Lirismo en la obra de Mary Carmen Calviño

No quisiera invadir, la intimidad y concepción artística por considerar que el arte es una concepción del entendimiento ese "yo" personal patrimonio privativo de todo creador.

Hablar de la pintura de Carmen Calviño, es arriesgarse a rozar la imagen de la conciencia de juicios emitidos por otras personas. Desde la óptica de mi propia observación, subjetiva, no puedo sustraerme a la consideración de mi juicio (no crítico). Receptor de la belleza que nace de reciprocidad de sensaciones; transmisión y recepción; simbiosis sensitiva entre el artista y su público. La contemplación de esta rica y variada muestra, eleva al observador a las regiones del romanticismo, para situarla en la poética "Ciudad del Paraíso" evocada por el poeta Vicente Aleixandre, por la belleza y el culto a la naturaleza que justifica toda manifestación expresiva.
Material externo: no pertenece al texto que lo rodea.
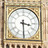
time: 3:29
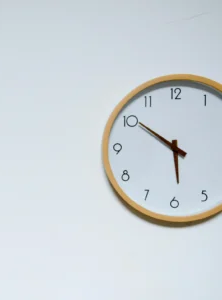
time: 5:50
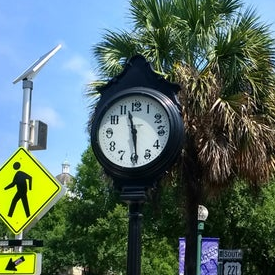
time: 11:29
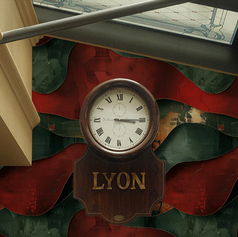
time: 3:14
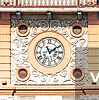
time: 11:09
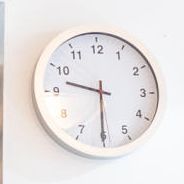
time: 9:30
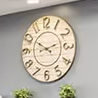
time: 8:50
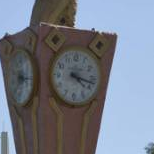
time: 4:17
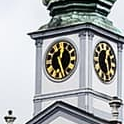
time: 12:25
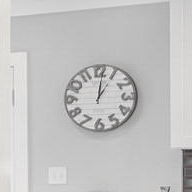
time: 1:01
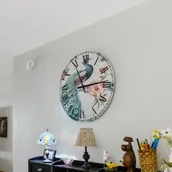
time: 1:13
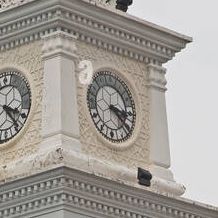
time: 3:21
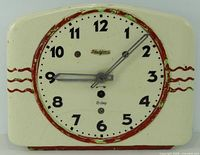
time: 9:07
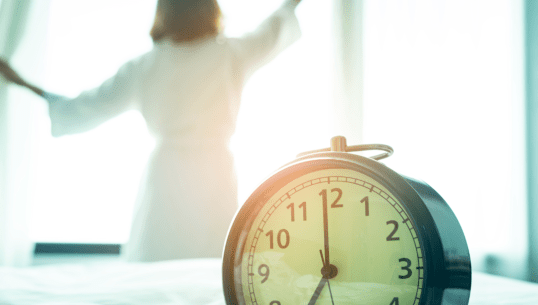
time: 6:59
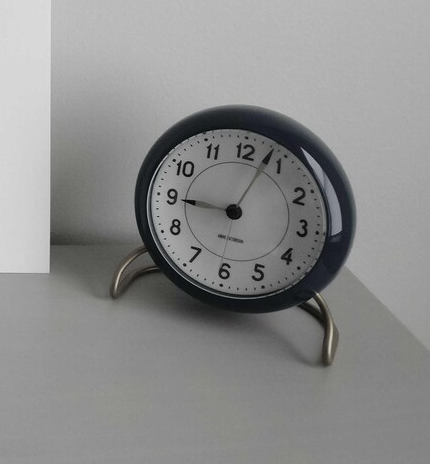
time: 9:03
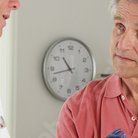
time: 10:42
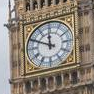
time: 11:49
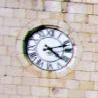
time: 4:12
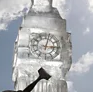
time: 3:02
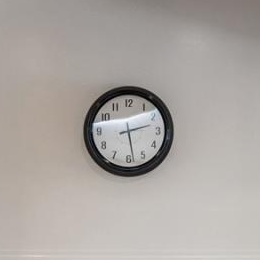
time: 2:28
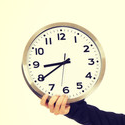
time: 8:39
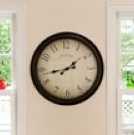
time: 1:43
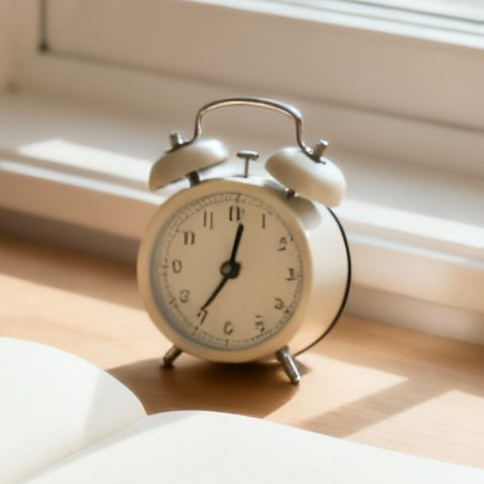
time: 7:01
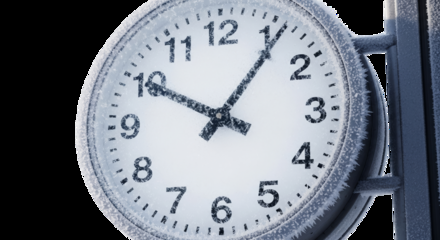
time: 10:06
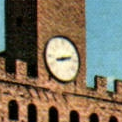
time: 8:12
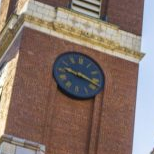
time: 9:17
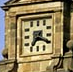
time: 7:19
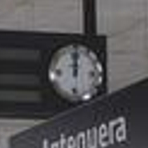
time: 12:00
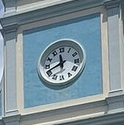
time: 11:41
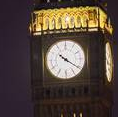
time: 10:20
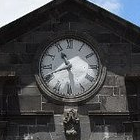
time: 10:41
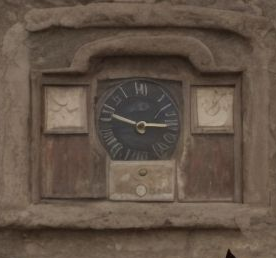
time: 2:48
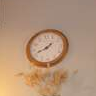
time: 1:41
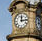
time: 12:14
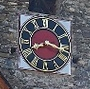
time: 8:17
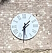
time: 1:30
Carmen Calviño es pintora realista, creativa e imaginativa y romántica, porque encuentra la composición y el ritmo en una sensación agradable en el juego de colores, mezclado con la materia naturaleza vivificada a veces con objetos, figuras o agua solamente, resultando en conjunto una composición armónica, agradable, concluyendo en paisaje, bodegón o marina. En ella se ofrece la consecución del polifacetismo magistralmente resuelto.

En Calviño concurre el binomio artista y humanidad expresado en un arranque de amor hacia el arte que profesa, a través de sus palabras: "Pretendo esforzarme al máximo de mis posibilidades, rindiendo con un canto de amor y dedicación a ese grafismo o modo de comunicarme con el pincel, ofreciendo al público lo que humana y artísticamente pueda conseguir, que es en definitiva la mayor satisfacción, al mismo tiempo que con esto me siento realmente pintora."

Dimensiones y esencias de su poligrafismo con la predominante del realismo, estilo de su predilección, que aglutina el concepto "Arte" coronado con el realismo creativo, paisaje bello romántico, autóctona marina, naturaleza muerta, composición colorista armónica, contemplativa para deleite del espectador y del artista; Mary Carmen Calviño figura ya por méritos propios en esta pléyade de privilegiados pintores gallegos que ene esta exposición ratifica su evolución y cuanto se pueda decir, hasta ahora de su arte.